#### DOCUMENT EXTRACT
- - - - - - -
Calculate $\displaystyle\int_0^{2\pi} x^2\; \cos x \cdot\operatorname{Li}_2(\cos x)\; dx$ .

After several simplifications and substitutions, it turns out that the above integral is related to integrals of the shape

• $\int_0^1\log t\; R(t)\; dt$ , and
• $\int_0^1\arctan t\cdot \log t\; R(t)\; dt$ , and
• $\int_0^1\arctan^2 t\cdot \log t\; R(t)\; dt$ ,
• and "similar" expressions.

Here $R$ is in each case a (rather simple) rational function. (The more log and/or arctangent factors, the higher the computational complexity.)
- - - - - - -
#### MATERIAL PROVIDED
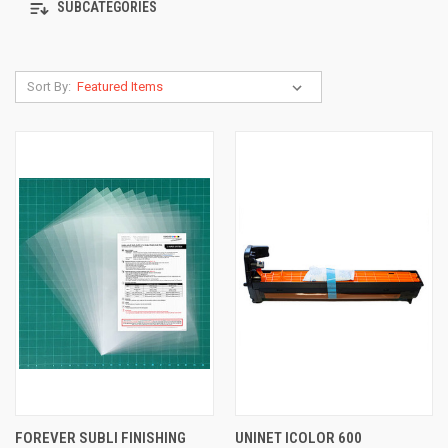
SUBCATEGORIES
Sort By:
FOREVER SUBLI FINISHING
UNINET ICOLOR 600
- - - - - - -
#### WORK ITEM A
Return the passage of the integral problem that starts at "After several simplifications" and ends at "the computational complexity.)", copied word for word.
#### WORK ITEM B
Write the next part of the integral problem, picking up after its last sentence.

#### ANSWER SECTION A
After several simplifications and substitutions, it turns out that the above integral is related to integrals of the shape

• $\int_0^1\log t\; R(t)\; dt$ , and
• $\int_0^1\arctan t\cdot \log t\; R(t)\; dt$ , and
• $\int_0^1\arctan^2 t\cdot \log t\; R(t)\; dt$ ,
• and "similar" expressions.

Here $R$ is in each case a (rather simple) rational function. (The more log and/or arctangent factors, the higher the computational complexity.)

#### ANSWER SECTION B
I could compute more or less algorithmically most of the the needed integrals to solve the linked problem, all of them but the integral $$ K=\int_0^1\arctan^2 t\cdot\log t\cdot\frac2{1-t^2}\; dt\ , $$ which turned out to be very hard to attack with the methods of real analysis. Computing this integral is more or less equivalent to computing $J$, and the question wants $J$ instead, since we have a "clean formula", so that some speculation about a "clever substitution" may be accepted.

My solution (for $K$) works in complex analysis, the first step is to write $$ \int_0^1 =\int_0^i+\int_i^1\ , $$ then parametrize the first integral using a linear path, the second one using a path on the unit circle.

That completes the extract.